I think that it is unthinkable that, in 1996, the Senate can force the government to backtrack on an issue as important as that of the independence of the courts.
I say to the government and its representatives that they are on the wrong track, they should not do this. Instead, they should make the Senate toe the line on this sort of issue. In this case, we are not in agreement with the Liberal government, the Canadian government, on this amendment. In fact, if I had not afraid that it would be interpreted as opposition to Bill C-42, I would have asked the House not to approve the bill at second and third reading. But as for the substance, as I said earlier, we are in agreement with Bill C-42.
As the opposition party, we are against the amendment made by the Senate through the government. We will therefore be voting against this amendment.
I urge the government to do its homework over again. I urge the government to consult its lawyers, researchers and special advisers a second time. I urge the government to do its homework over again, to take another look at the bill, so that it knows exactly what the situation is on this extremely important issue, so that we have legislation that is clear and that does not encourage judges to leave Canada. That is not what the Bloc Quebecois wants. We want
legislation that is clear. We want judges to know the rules ahead of time, and if a judge has expertise in a certain field and would like to be useful at the international level by being seconded to a court outside his jurisdiction, I think we should encourage that with legislation that is clear.

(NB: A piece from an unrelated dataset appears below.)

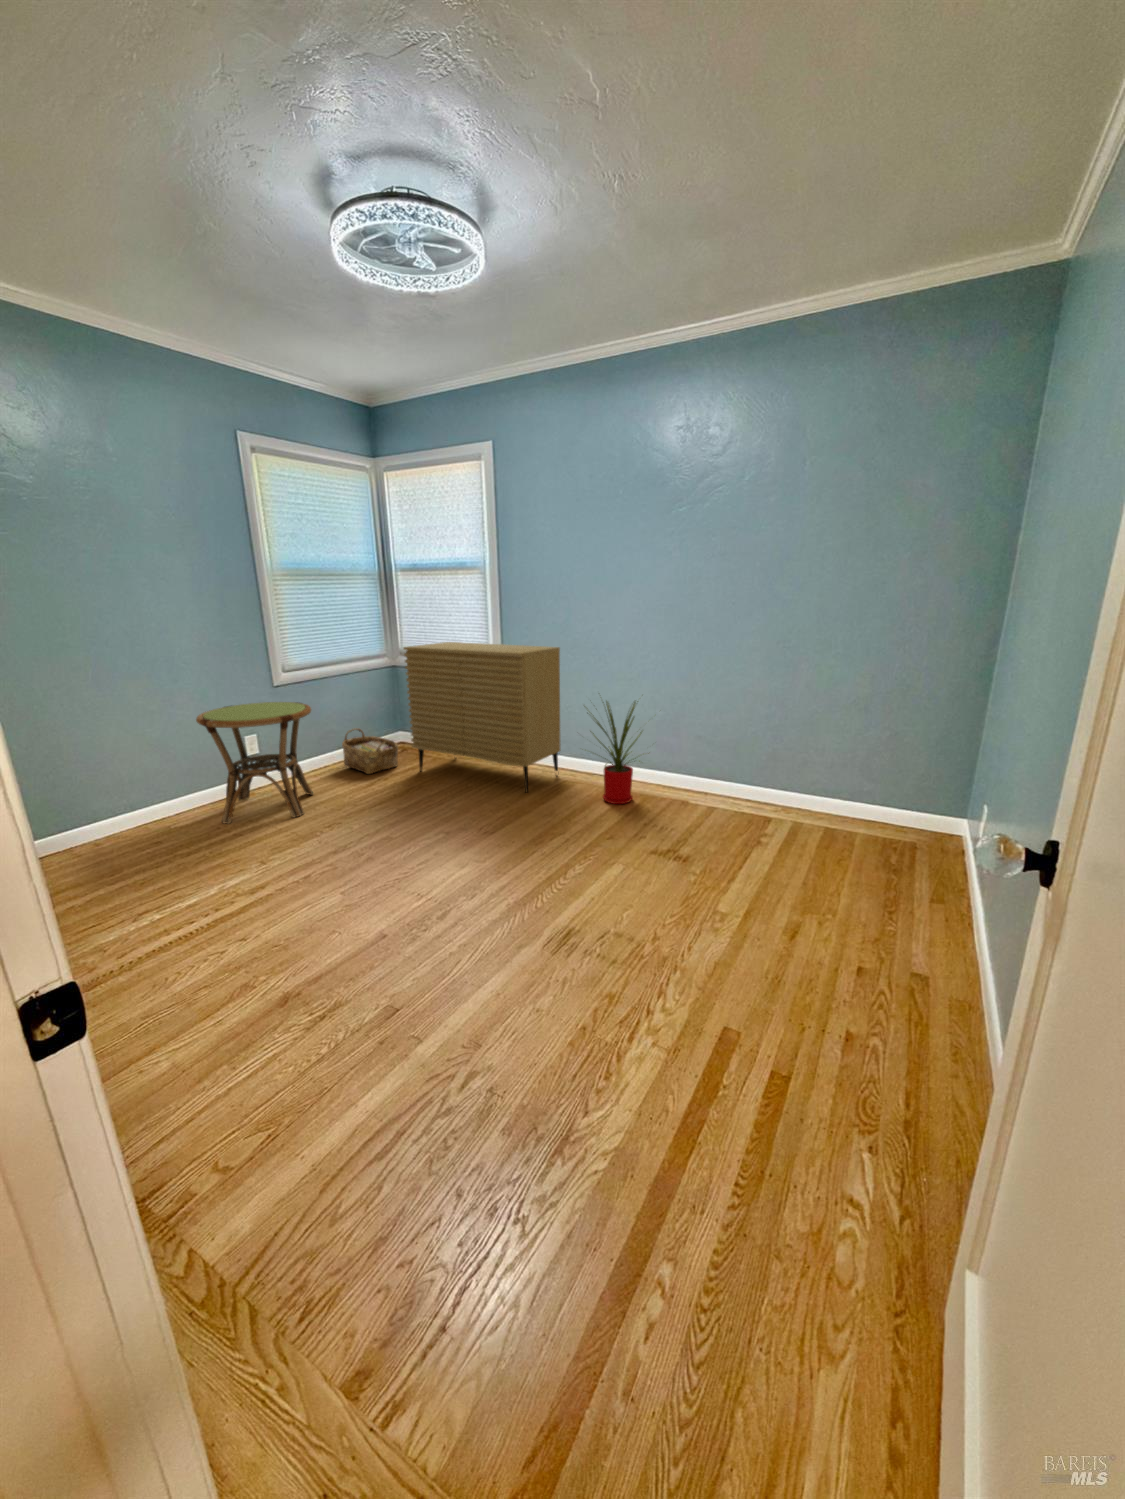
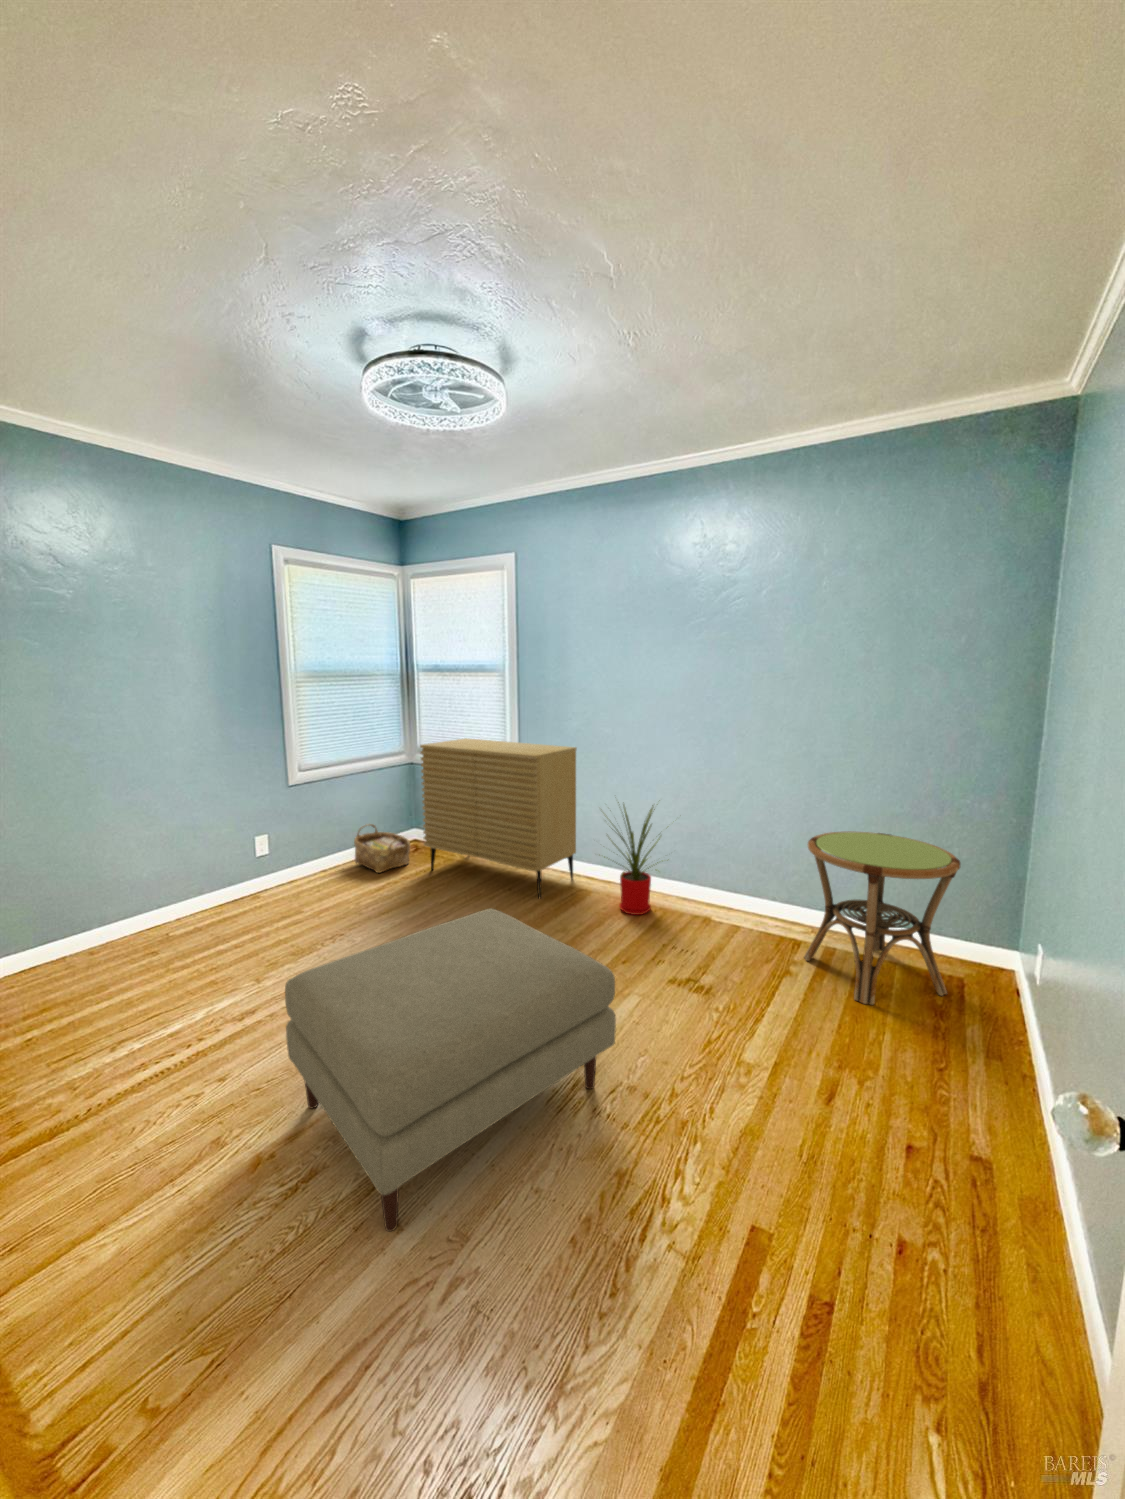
side table: present [196,702,313,824] -> present [804,831,960,1005]
ottoman: none [298,789,604,1044] -> present [285,908,616,1231]

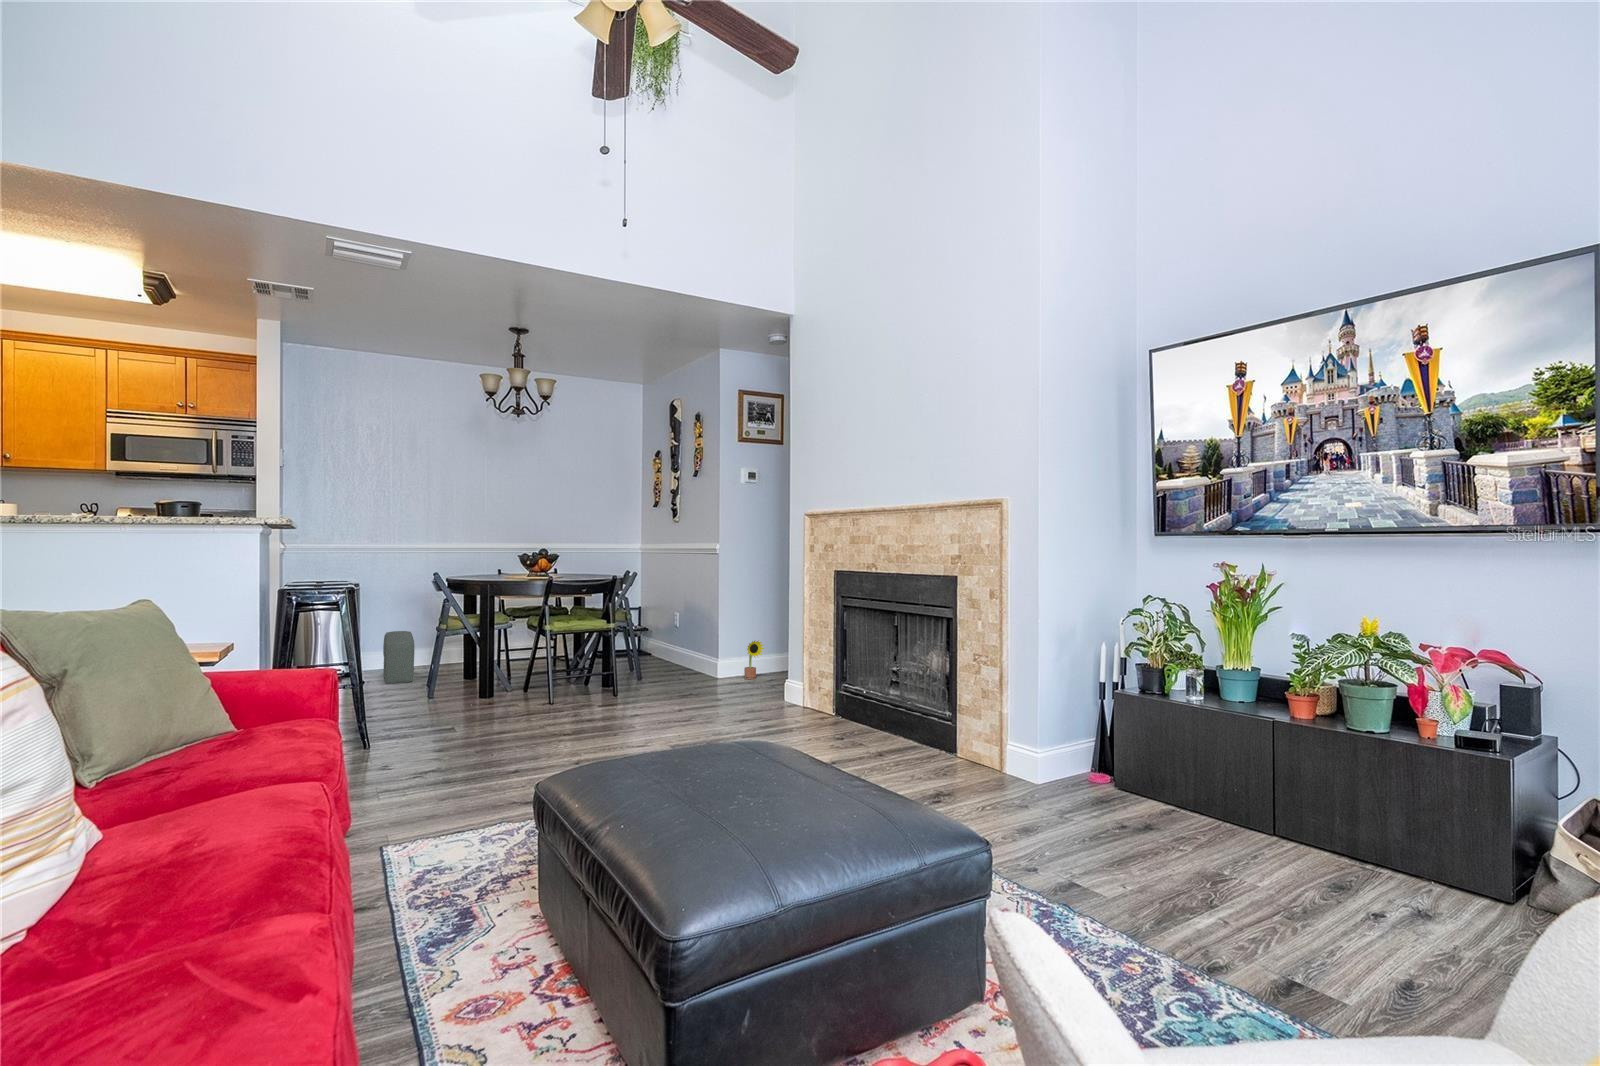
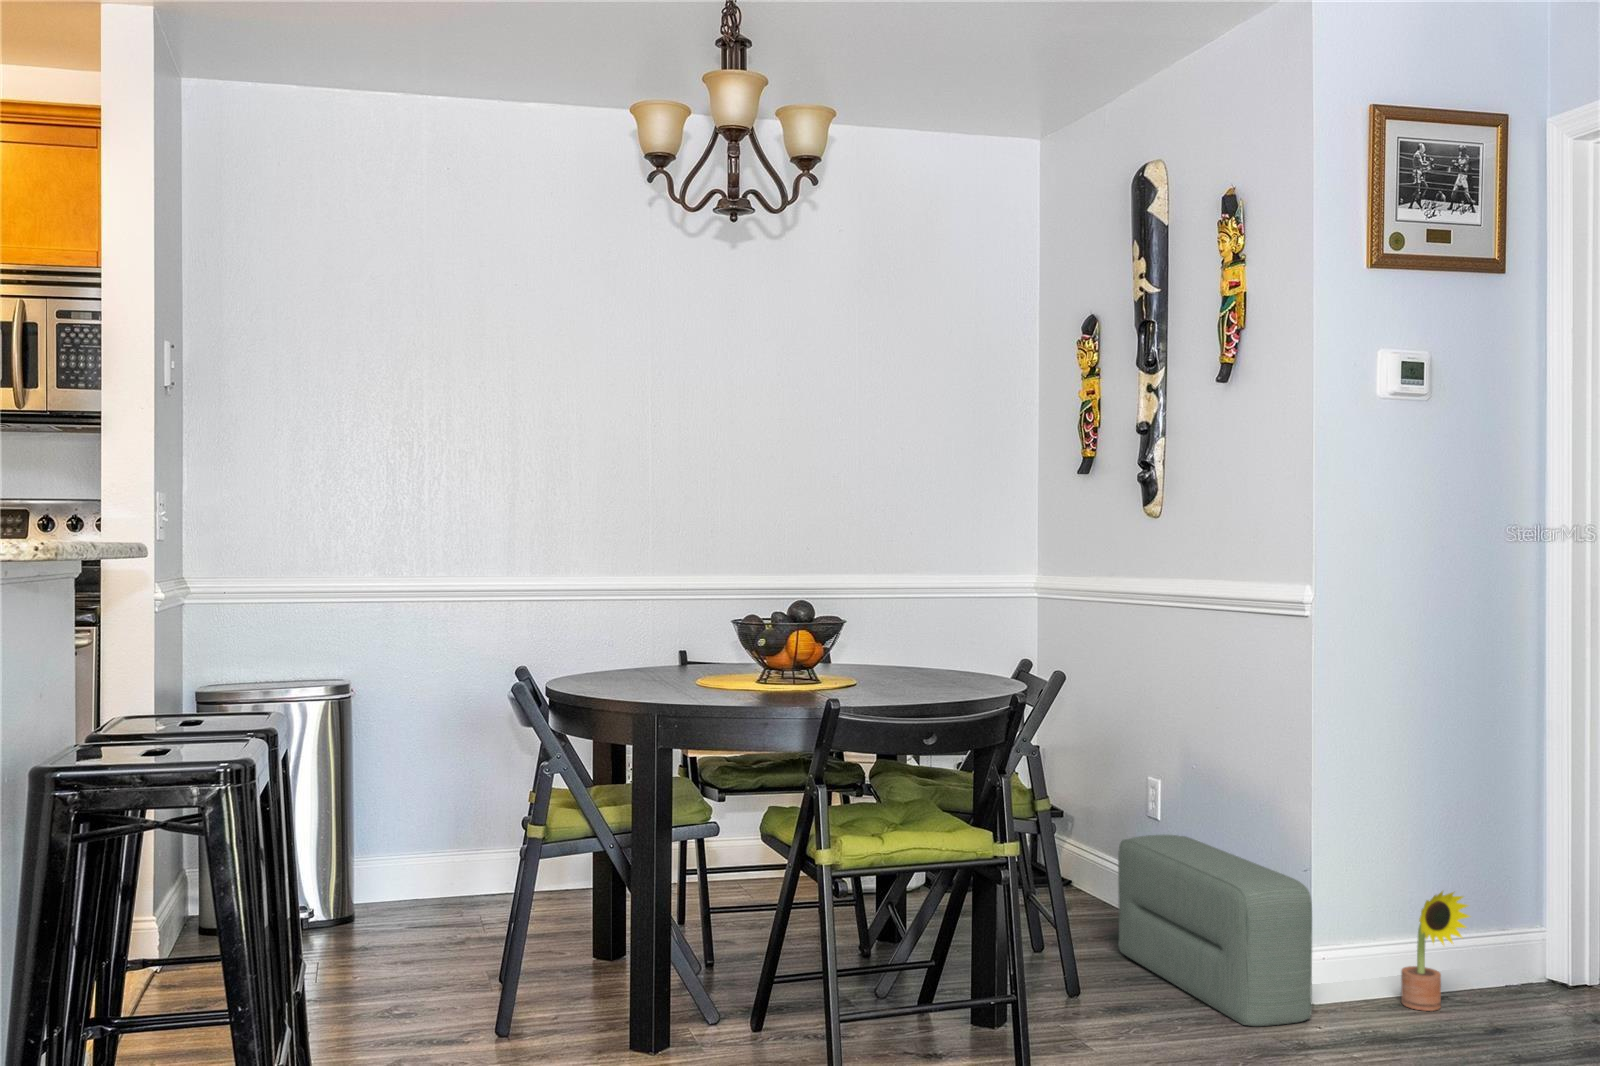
pouf: present [383,631,414,684] -> present [1118,835,1312,1026]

There should be a fair and equitable process for all individuals who would like to take advantage of this international experience. The amendment proposed by the Senate would make this impossible. How each case is evaluated would depend on the amount of pressure on the government opposite. I think this is disastrous in a society that calls itself democratic and emphasizes the independence of the executive and the judiciary.
In concluding, I would urge the Minister of Justice to review his calculations, if he has done any, to review everything with his legal advisers to make the necessary adjustments and in the end decide that the amendment proposed by the Senate is bad for the Canadian judiciary system and therefore for the Quebec judiciary system.